WHAT TO WORK ON:
Edit the lines below, changing every "sensor" to "detector" and leaving everything else the same. Leave out the pictures.

BEGIN DATA IN THIS EXERCISE

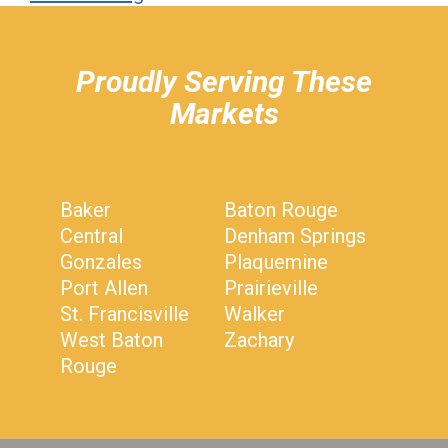
hiddenFieldValidatorExample
Proudly Serving These
Markets
Baker
Baton Rouge
Central
Denham Springs
Gonzales
Plaquemine
Port Allen
Prairieville
St. Francisville
Walker
West Baton
Zachary
Rouge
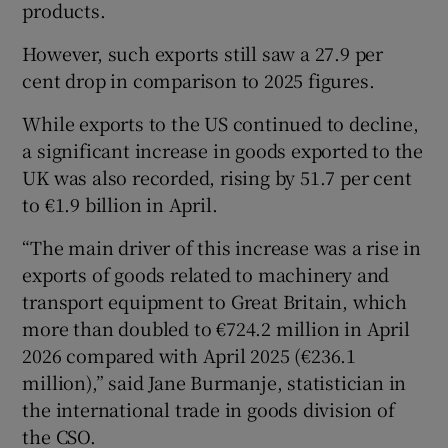
products.
However, such exports still saw a 27.9 per
cent drop in comparison to 2025 figures.
While exports to the US continued to decline,
a significant increase in goods exported to the
UK was also recorded, rising by 51.7 per cent
to €1.9 billion in April.
“The main driver of this increase was a rise in
exports of goods related to machinery and
transport equipment to Great Britain, which
more than doubled to €724.2 million in April
2026 compared with April 2025 (€236.1
million),” said Jane Burmanje, statistician in
the international trade in goods division of
the CSO.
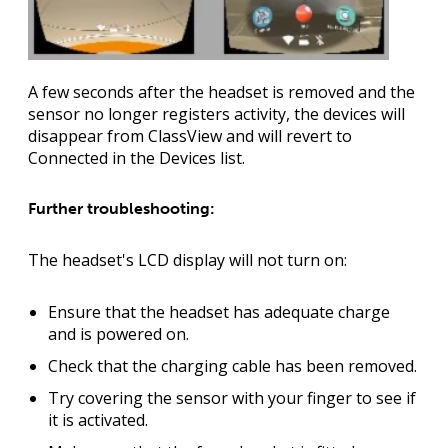
A few seconds after the headset is removed and the
sensor no longer registers activity, the devices will
disappear from ClassView and will revert to
Connected in the Devices list.
Further troubleshooting:
The headset's LCD display will not turn on:
Ensure that the headset has adequate charge
and is powered on.
Check that the charging cable has been removed.
Try covering the sensor with your finger to see if
it is activated.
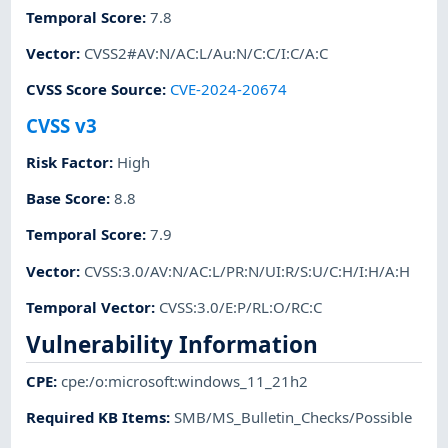
Temporal Score
:
7.8
Vector
:
CVSS2#AV:N/AC:L/Au:N/C:C/I:C/A:C
CVSS Score Source
:
CVE-2024-20674
CVSS v3
Risk Factor
:
High
Base Score
:
8.8
Temporal Score
:
7.9
Vector
:
CVSS:3.0/AV:N/AC:L/PR:N/UI:R/S:U/C:H/I:H/A:H
Temporal Vector
:
CVSS:3.0/E:P/RL:O/RC:C
Vulnerability Information
CPE
:
cpe:/o:microsoft:windows_11_21h2
Required KB Items
:
SMB/MS_Bulletin_Checks/Possible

END DATA IN THIS EXERCISE

RESPONSE BOX:
hiddenFieldValidatorExample
Proudly Serving These
Markets
Baker
Baton Rouge
Central
Denham Springs
Gonzales
Plaquemine
Port Allen
Prairieville
St. Francisville
Walker
West Baton
Zachary
Rouge
products.
However, such exports still saw a 27.9 per
cent drop in comparison to 2025 figures.
While exports to the US continued to decline,
a significant increase in goods exported to the
UK was also recorded, rising by 51.7 per cent
to €1.9 billion in April.
“The main driver of this increase was a rise in
exports of goods related to machinery and
transport equipment to Great Britain, which
more than doubled to €724.2 million in April
2026 compared with April 2025 (€236.1
million),” said Jane Burmanje, statistician in
the international trade in goods division of
the CSO.
A few seconds after the headset is removed and the
detector no longer registers activity, the devices will
disappear from ClassView and will revert to
Connected in the Devices list.
Further troubleshooting:
The headset's LCD display will not turn on:
Ensure that the headset has adequate charge
and is powered on.
Check that the charging cable has been removed.
Try covering the detector with your finger to see if
it is activated.
Temporal Score
:
7.8
Vector
:
CVSS2#AV:N/AC:L/Au:N/C:C/I:C/A:C
CVSS Score Source
:
CVE-2024-20674
CVSS v3
Risk Factor
:
High
Base Score
:
8.8
Temporal Score
:
7.9
Vector
:
CVSS:3.0/AV:N/AC:L/PR:N/UI:R/S:U/C:H/I:H/A:H
Temporal Vector
:
CVSS:3.0/E:P/RL:O/RC:C
Vulnerability Information
CPE
:
cpe:/o:microsoft:windows_11_21h2
Required KB Items
:
SMB/MS_Bulletin_Checks/Possible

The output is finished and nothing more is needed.